**WORK TASK**
These records must be written out again exactly.

**AVAILABLE RECORDS**
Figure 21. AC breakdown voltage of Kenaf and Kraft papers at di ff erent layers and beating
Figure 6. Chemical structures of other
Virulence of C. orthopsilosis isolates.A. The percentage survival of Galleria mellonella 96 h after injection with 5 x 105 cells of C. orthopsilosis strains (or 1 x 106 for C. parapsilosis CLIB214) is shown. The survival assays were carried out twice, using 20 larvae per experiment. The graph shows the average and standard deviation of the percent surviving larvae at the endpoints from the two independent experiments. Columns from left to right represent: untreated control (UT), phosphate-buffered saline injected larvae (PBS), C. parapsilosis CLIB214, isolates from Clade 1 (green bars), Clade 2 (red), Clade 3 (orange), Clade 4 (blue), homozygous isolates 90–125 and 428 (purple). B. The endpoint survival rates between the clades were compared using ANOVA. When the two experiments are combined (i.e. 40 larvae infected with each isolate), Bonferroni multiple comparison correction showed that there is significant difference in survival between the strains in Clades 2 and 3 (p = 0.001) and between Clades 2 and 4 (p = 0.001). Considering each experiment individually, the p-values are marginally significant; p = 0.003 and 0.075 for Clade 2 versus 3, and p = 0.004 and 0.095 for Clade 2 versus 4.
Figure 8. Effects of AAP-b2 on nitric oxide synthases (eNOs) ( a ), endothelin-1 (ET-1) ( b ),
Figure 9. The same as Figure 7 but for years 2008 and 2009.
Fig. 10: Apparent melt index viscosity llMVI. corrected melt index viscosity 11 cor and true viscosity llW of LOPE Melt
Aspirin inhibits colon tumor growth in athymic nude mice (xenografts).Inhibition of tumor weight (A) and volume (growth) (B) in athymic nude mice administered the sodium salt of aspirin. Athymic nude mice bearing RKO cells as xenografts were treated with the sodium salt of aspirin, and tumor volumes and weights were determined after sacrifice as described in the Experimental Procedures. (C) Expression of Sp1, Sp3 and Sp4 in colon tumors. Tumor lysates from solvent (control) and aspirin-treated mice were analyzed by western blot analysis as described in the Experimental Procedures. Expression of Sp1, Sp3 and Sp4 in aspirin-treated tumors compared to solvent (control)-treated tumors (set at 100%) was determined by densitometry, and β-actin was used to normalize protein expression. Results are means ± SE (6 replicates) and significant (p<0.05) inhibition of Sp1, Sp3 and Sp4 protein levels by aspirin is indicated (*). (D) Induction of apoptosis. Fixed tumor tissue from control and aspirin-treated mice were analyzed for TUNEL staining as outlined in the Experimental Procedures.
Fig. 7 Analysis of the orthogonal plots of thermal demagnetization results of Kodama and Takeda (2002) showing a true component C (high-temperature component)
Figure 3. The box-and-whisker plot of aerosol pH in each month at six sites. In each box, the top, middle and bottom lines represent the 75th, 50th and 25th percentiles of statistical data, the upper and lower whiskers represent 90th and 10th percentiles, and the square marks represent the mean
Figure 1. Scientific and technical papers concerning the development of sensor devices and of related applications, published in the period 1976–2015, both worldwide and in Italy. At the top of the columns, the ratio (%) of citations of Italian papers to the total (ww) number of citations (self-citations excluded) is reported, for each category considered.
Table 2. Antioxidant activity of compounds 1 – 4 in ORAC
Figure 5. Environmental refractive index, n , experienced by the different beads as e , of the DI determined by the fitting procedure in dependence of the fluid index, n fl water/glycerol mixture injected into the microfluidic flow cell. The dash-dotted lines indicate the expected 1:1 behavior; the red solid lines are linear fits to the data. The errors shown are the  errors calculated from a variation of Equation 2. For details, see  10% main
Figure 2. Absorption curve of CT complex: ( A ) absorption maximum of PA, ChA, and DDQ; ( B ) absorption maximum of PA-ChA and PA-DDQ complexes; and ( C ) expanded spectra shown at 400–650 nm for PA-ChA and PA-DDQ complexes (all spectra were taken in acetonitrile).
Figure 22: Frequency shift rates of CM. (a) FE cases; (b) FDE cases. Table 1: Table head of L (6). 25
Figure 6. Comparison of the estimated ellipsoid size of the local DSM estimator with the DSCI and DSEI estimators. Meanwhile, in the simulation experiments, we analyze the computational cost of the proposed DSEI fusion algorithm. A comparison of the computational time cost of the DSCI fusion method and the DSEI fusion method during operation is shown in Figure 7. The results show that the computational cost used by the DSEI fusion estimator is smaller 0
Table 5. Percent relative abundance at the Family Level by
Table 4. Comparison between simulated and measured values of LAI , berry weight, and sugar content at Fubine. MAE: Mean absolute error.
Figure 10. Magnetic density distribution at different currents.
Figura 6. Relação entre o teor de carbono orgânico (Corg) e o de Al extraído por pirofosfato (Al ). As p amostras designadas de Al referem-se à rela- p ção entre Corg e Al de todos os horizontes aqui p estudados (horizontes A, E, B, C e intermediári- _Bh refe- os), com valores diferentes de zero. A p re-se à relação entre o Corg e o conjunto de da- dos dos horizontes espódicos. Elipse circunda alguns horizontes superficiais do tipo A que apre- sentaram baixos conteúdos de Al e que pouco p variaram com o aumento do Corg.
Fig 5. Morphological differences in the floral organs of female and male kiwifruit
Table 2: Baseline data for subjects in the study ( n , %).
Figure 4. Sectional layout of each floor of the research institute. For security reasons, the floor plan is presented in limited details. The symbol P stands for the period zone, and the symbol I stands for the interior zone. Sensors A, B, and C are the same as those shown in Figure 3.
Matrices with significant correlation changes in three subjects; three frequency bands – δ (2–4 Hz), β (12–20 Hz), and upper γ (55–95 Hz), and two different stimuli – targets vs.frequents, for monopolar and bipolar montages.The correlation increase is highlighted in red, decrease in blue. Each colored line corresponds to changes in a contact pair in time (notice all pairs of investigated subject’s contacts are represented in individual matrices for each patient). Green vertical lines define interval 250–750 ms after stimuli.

**ANSWER BOX**
Figure 21. AC breakdown voltage of Kenaf and Kraft papers at di ff erent layers and beating
Figure 6. Chemical structures of other
Virulence of C. orthopsilosis isolates.A. The percentage survival of Galleria mellonella 96 h after injection with 5 x 105 cells of C. orthopsilosis strains (or 1 x 106 for C. parapsilosis CLIB214) is shown. The survival assays were carried out twice, using 20 larvae per experiment. The graph shows the average and standard deviation of the percent surviving larvae at the endpoints from the two independent experiments. Columns from left to right represent: untreated control (UT), phosphate-buffered saline injected larvae (PBS), C. parapsilosis CLIB214, isolates from Clade 1 (green bars), Clade 2 (red), Clade 3 (orange), Clade 4 (blue), homozygous isolates 90–125 and 428 (purple). B. The endpoint survival rates between the clades were compared using ANOVA. When the two experiments are combined (i.e. 40 larvae infected with each isolate), Bonferroni multiple comparison correction showed that there is significant difference in survival between the strains in Clades 2 and 3 (p = 0.001) and between Clades 2 and 4 (p = 0.001). Considering each experiment individually, the p-values are marginally significant; p = 0.003 and 0.075 for Clade 2 versus 3, and p = 0.004 and 0.095 for Clade 2 versus 4.
Figure 8. Effects of AAP-b2 on nitric oxide synthases (eNOs) ( a ), endothelin-1 (ET-1) ( b ),
Figure 9. The same as Figure 7 but for years 2008 and 2009.
Fig. 10: Apparent melt index viscosity llMVI. corrected melt index viscosity 11 cor and true viscosity llW of LOPE Melt
Aspirin inhibits colon tumor growth in athymic nude mice (xenografts).Inhibition of tumor weight (A) and volume (growth) (B) in athymic nude mice administered the sodium salt of aspirin. Athymic nude mice bearing RKO cells as xenografts were treated with the sodium salt of aspirin, and tumor volumes and weights were determined after sacrifice as described in the Experimental Procedures. (C) Expression of Sp1, Sp3 and Sp4 in colon tumors. Tumor lysates from solvent (control) and aspirin-treated mice were analyzed by western blot analysis as described in the Experimental Procedures. Expression of Sp1, Sp3 and Sp4 in aspirin-treated tumors compared to solvent (control)-treated tumors (set at 100%) was determined by densitometry, and β-actin was used to normalize protein expression. Results are means ± SE (6 replicates) and significant (p<0.05) inhibition of Sp1, Sp3 and Sp4 protein levels by aspirin is indicated (*). (D) Induction of apoptosis. Fixed tumor tissue from control and aspirin-treated mice were analyzed for TUNEL staining as outlined in the Experimental Procedures.
Fig. 7 Analysis of the orthogonal plots of thermal demagnetization results of Kodama and Takeda (2002) showing a true component C (high-temperature component)
Figure 3. The box-and-whisker plot of aerosol pH in each month at six sites. In each box, the top, middle and bottom lines represent the 75th, 50th and 25th percentiles of statistical data, the upper and lower whiskers represent 90th and 10th percentiles, and the square marks represent the mean
Figure 1. Scientific and technical papers concerning the development of sensor devices and of related applications, published in the period 1976–2015, both worldwide and in Italy. At the top of the columns, the ratio (%) of citations of Italian papers to the total (ww) number of citations (self-citations excluded) is reported, for each category considered.
Table 2. Antioxidant activity of compounds 1 – 4 in ORAC
Figure 5. Environmental refractive index, n , experienced by the different beads as e , of the DI determined by the fitting procedure in dependence of the fluid index, n fl water/glycerol mixture injected into the microfluidic flow cell. The dash-dotted lines indicate the expected 1:1 behavior; the red solid lines are linear fits to the data. The errors shown are the  errors calculated from a variation of Equation 2. For details, see  10% main
Figure 2. Absorption curve of CT complex: ( A ) absorption maximum of PA, ChA, and DDQ; ( B ) absorption maximum of PA-ChA and PA-DDQ complexes; and ( C ) expanded spectra shown at 400–650 nm for PA-ChA and PA-DDQ complexes (all spectra were taken in acetonitrile).
Figure 22: Frequency shift rates of CM. (a) FE cases; (b) FDE cases. Table 1: Table head of L (6). 25
Figure 6. Comparison of the estimated ellipsoid size of the local DSM estimator with the DSCI and DSEI estimators. Meanwhile, in the simulation experiments, we analyze the computational cost of the proposed DSEI fusion algorithm. A comparison of the computational time cost of the DSCI fusion method and the DSEI fusion method during operation is shown in Figure 7. The results show that the computational cost used by the DSEI fusion estimator is smaller 0
Table 5. Percent relative abundance at the Family Level by
Table 4. Comparison between simulated and measured values of LAI , berry weight, and sugar content at Fubine. MAE: Mean absolute error.
Figure 10. Magnetic density distribution at different currents.
Figura 6. Relação entre o teor de carbono orgânico (Corg) e o de Al extraído por pirofosfato (Al ). As p amostras designadas de Al referem-se à rela- p ção entre Corg e Al de todos os horizontes aqui p estudados (horizontes A, E, B, C e intermediári- _Bh refe- os), com valores diferentes de zero. A p re-se à relação entre o Corg e o conjunto de da- dos dos horizontes espódicos. Elipse circunda alguns horizontes superficiais do tipo A que apre- sentaram baixos conteúdos de Al e que pouco p variaram com o aumento do Corg.
Fig 5. Morphological differences in the floral organs of female and male kiwifruit
Table 2: Baseline data for subjects in the study ( n , %).
Figure 4. Sectional layout of each floor of the research institute. For security reasons, the floor plan is presented in limited details. The symbol P stands for the period zone, and the symbol I stands for the interior zone. Sensors A, B, and C are the same as those shown in Figure 3.
Matrices with significant correlation changes in three subjects; three frequency bands – δ (2–4 Hz), β (12–20 Hz), and upper γ (55–95 Hz), and two different stimuli – targets vs.frequents, for monopolar and bipolar montages.The correlation increase is highlighted in red, decrease in blue. Each colored line corresponds to changes in a contact pair in time (notice all pairs of investigated subject’s contacts are represented in individual matrices for each patient). Green vertical lines define interval 250–750 ms after stimuli.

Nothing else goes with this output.